Level headiness wasn’t the case for Fox’s commentators which involved the usual lunacy.  But, in fairness that wasn’t limited to just their site.  Canada’s National Post had this one comment by Batman2010:

Screw you Superman, fly off and find freedom and integrity in some other country, try China or Syria!

The usually predictable conservative website Big Hollywood has only taken a shot with the title of their coverage “Left’s Crusade to Destroy Our Heroes Marches On: Superman Renounces God, American Citizenship.”  That article just links and copies Wired‘s article about the subject.

On NewsBusters (and reposted at numerous other websites), writer and managing editor Ken Shepard labeled it “leftist crap.”  Further into what is mostly a recap of the story he writes:

…simply saying that “truth, justice and the American way [is] not enough anymore” is a pretty startling statement from the one man who has always represented those values the most.

But, Superman isn’t saying the “American way” isn’t enough.  If folks actually read the story, he feels he’s not acting globally enough.  He’s not against the “American way,” he actually plans on spreading it globally by helping on an international level, not just being confined to Metropolis.  To do so as an American citizen has global implications.  It would look to be an extension of American foreign policy and cause further international uproar.  Instead, by acting as a non-citizen he can spread the American ideal without further implications on America’s stance and relationships.

As I pointed out in an earlier post, the right should have utter disdain for Superman to begin with.  While some bloggers and commentators touched upon it, Superman is a literal alien, not born in the United States.  He couldn’t have ever been a citizen to begin with, so there’s nothing to renounce.

John Hawkins at Right Wing News has issues with the actual plot and it’s implications, more so than the statement it makes.

Let me go full nerd on you and point this out: It would be impossible for someone like Superman to get involved in geopolitics and remain a good guy long term.
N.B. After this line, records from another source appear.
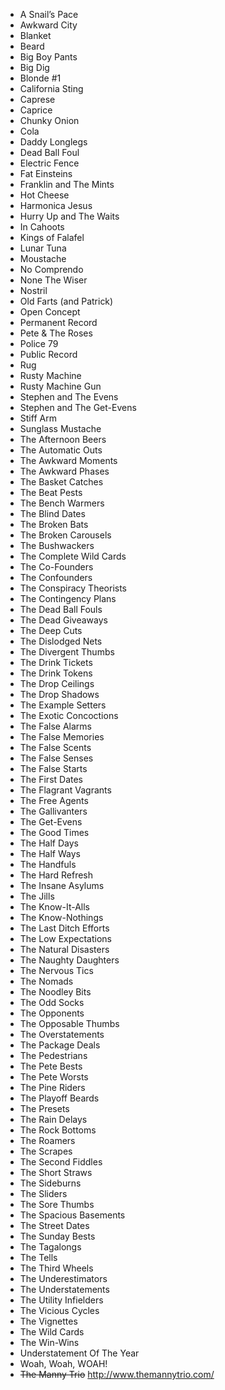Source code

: * A Snail’s Pace	
* Awkward City	
* Blanket																	
* Beard				
* Big Boy Pants
* Big Dig																			
* Blonde #1		
* California Sting																	
* Caprese
* Caprice
* Chunky Onion
* Cola			
* Daddy Longlegs																
* Dead Ball Foul																			
* Electric Fence
* Fat Einsteins
* Franklin and The Mints
* Hot Cheese
* Harmonica Jesus
* Hurry Up and The Waits
* In Cahoots
* Kings of Falafel
* Lunar Tuna																			
* Moustache		
* No Comprendo
* None The Wiser																	
* Nostril	
* Old Farts (and Patrick)																		
* Open Concept																			
* Permanent Record																			
* Pete & The Roses	
* Police 79																		
* Public Record		
* Rug																	
* Rusty Machine																			
* Rusty Machine Gun		
* Stephen and The Evens
* Stephen and The Get-Evens																	
* Stiff Arm																			
* Sunglass Mustache																			
* The Afternoon Beers
* The Automatic Outs	
* The Awkward Moments
* The Awkward Phases	
* The Basket Catches
* The Beat Pests																	
* The Bench Warmers																			
* The Blind Dates		
* The Broken Bats
* The Broken Carousels																	
* The Bushwackers
* The Complete Wild Cards
* The Co-Founders	
* The Confounders
* The Conspiracy Theorists	
* The Contingency Plans		
* The Dead Ball Fouls															
* The Dead Giveaways																			
* The Deep Cuts	
* The Dislodged Nets
* The Divergent Thumbs																		
* The Drink Tickets																			
* The Drink Tokens
* The Drop Ceilings
* The Drop Shadows
* The Example Setters
* The Exotic Concoctions	
* The False Alarms
* The False Memories
* The False Scents
* The False Senses
* The False Starts																	
* The First Dates																			
* The Flagrant Vagrants																			
* The Free Agents	
* The Gallivanters	
* The Get-Evens
* The Good Times
* The Half Days
* The Half Ways
* The Handfuls																	
* The Hard Refresh
* The Insane Asylums
* The Jills
* The Know-It-Alls
* The Know-Nothings
* The Last Ditch Efforts
* The Low Expectations
* The Natural Disasters
* The Naughty Daughters		
* The Nervous Tics																	
* The Nomads	
* The Noodley Bits																		
* The Odd Socks			
* The Opponents																
* The Opposable Thumbs
* The Overstatements
* The Package Deals																			
* The Pedestrians	
* The Pete Bests
* The Pete Worsts																		
* The Pine Riders	
* The Playoff Beards	
* The Presets
* The Rain Delays
* The Rock Bottoms																	
* The Roamers																			
* The Scrapes																			
* The Second Fiddles																			
* The Short Straws																			
* The Sideburns		
* The Sliders																	
* The Sore Thumbs
* The Spacious Basements
* The Street Dates
* The Sunday Bests
* The Tagalongs																			
* The Tells																			
* The Third Wheels		
* The Underestimators																	
* The Understatements																			
* The Utility Infielders																			
* The Vicious Cycles
* The Vignettes	
* The Wild Cards
* The Win-Wins
* Understatement Of The Year		
* Woah, Woah, WOAH!																
* ~~The Manny Trio~~ http://www.themannytrio.com/	
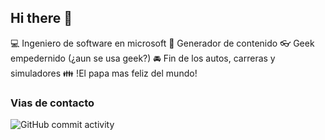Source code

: ## Hi there 👋

:computer: Ingeniero de software en microsoft
:pencil: Generador de contenido
:eyeglasses: Geek empedernido (¿aun se usa geek?)
:oncoming_automobile: Fin de los autos, carreras y simuladores
:family:  !El papa mas feliz del mundo!

### Vias de contacto
![GitHub commit activity](https://img.shields.io/github/commit-activity/y/camilobonilla-pixel/camilobonilla-pixel)
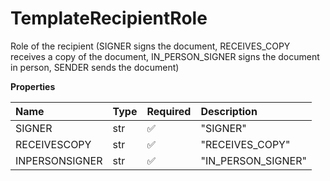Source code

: # TemplateRecipientRole

Role of the recipient (SIGNER signs the document, RECEIVES_COPY receives a copy of the document, IN_PERSON_SIGNER signs the document in person, SENDER sends the document)

**Properties**

| Name           | Type | Required | Description        |
| :------------- | :--- | :------- | :----------------- |
| SIGNER         | str  | ✅       | "SIGNER"           |
| RECEIVESCOPY   | str  | ✅       | "RECEIVES_COPY"    |
| INPERSONSIGNER | str  | ✅       | "IN_PERSON_SIGNER" |
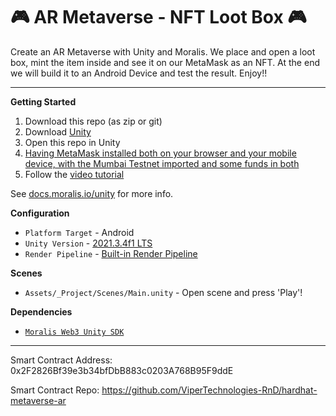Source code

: # 🎮 AR Metaverse - NFT Loot Box 🎮

Create an AR Metaverse with Unity and Moralis. We place and open a loot box, mint the item inside and see it on our MetaMask as an NFT. At the end we will build it to an Android Device and test the result. Enjoy!!

---  

**Getting Started**
1. Download this repo (as zip or git)
2. Download [Unity](https://unity3d.com/unity/qa/lts-releases?version=2021.3)
3. Open this repo in Unity
4. [Having MetaMask installed both on your browser and your mobile device, with the Mumbai Testnet imported and some funds in both](https://moralis.io/mumbai-testnet-faucet-how-to-get-free-testnet-matic-tokens/)
5. Follow the [video tutorial](https://youtu.be/Ne33FSVnMzw)

See [docs.moralis.io/unity](https://docs.moralis.io/unity) for more info.

**Configuration**
* `Platform Target` - Android
* `Unity Version` - [2021.3.4f1 LTS](https://unity3d.com/unity/qa/lts-releases?version=2021.3)
* `Render Pipeline` - [Built-in Render Pipeline](https://docs.unity3d.com/Manual/built-in-render-pipeline.html)

**Scenes**
* `Assets/_Project/Scenes/Main.unity` - Open scene and press 'Play'!

**Dependencies**
* [`Moralis Web3 Unity SDK`](https://github.com/MoralisWeb3/web3-unity-sdk)

----

Smart Contract Address: 0x2F2826Bf39e3b34bfDbB883c0203A768B95F9ddE

Smart Contract Repo: https://github.com/ViperTechnologies-RnD/hardhat-metaverse-ar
There are dozens of governments across the planet abusing and murdering their people on a daily basis. If Superman is going to start getting involved when it happens, then he’s setting himself up as global judge, jury, and inevitably, an executioner — because that’s what it would take to stop some of these governments from raping, robbing, and butchering their populaces. Then, when Superman couldn’t be everywhere at once, the next step would either be giving up or building his own army to overthrow governments and enforce his moral code on other nations. By that point, every government in the world would be nervous enough to try to develop weapons powerful enough to kill Superman for their own defense.

Many predicted the “rage” including Nerdage, The Portland Mercury, Bleeding Cool and Comics Alliance.  Not all the coverage was bad, in fact the reaction was very subdued from what I expected it to be.  The Associated Press, The Guardian, The Daily Mail, Herald Sun, News and Sentinel and many more covered the event without opinion.  I’m sure that coverage has spurred sales for the anniversary issue of which I expect numerous printings.

In the end though, it doesn’t matter as Superman is already a citizen of the world.  In 1974 a Superman comic depicted just that.  He’s always been global, he’s now just acting upon it.